Adeline LeRue is born in 1691. At age 23 is already too old to wed. She decides she does not want to marry, and makes a deal with the darkness between stars that gives her immortality with an unexpected twist—the minute she leaves someone’s presence, they will forget her. There is a marvelous thread about the language of eyes throughout the book that leads one on to a satisfying ending.
“She will come back to this moment a thousand times. In frustration, and regret, in sorrow, and self-pity, and unbridled rage. She will come to face the fact that she cursed herself before he ever did.
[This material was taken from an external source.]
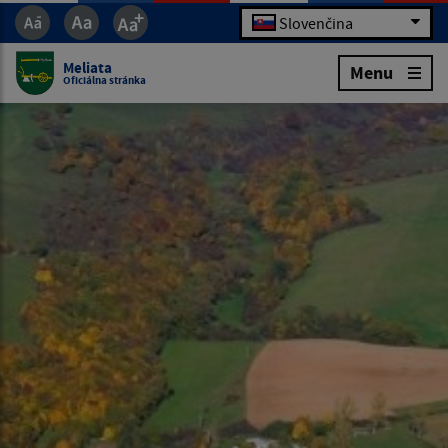
Slovenčina
Meliata
Menu
Oficiálna stránka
But here, and now, all she can see is the flickering torchlight of Villon, and the green eyes of the stranger she once dreamed of loving, and the chance to escape slipping away with his touch. ‘You want an ending,’ she says. ‘Then take my life when I am done with it.'”
“As she walks, she studies Paris Makes a note of this house, and that road, of bridges, and carriage horses, and the gates of a garden. Glimpses roses belong the wall, beauty in the cracks. It will take years for her to learn the workings of this city. To memorize the clockwork of arrondissements, step by step, chart the course of every vendor, shop, an street. To study the nuances of the neighborhoods and find the strongholds and the cracks, learn to survive, and thrive, in the spaces between other people’s lives, make a place for herself among them. Eventually, Addie will master Paris.”
“Live long enough, and you learn how to read a person. To ease them open like a book, some passages underlined and others hidden between the lines.”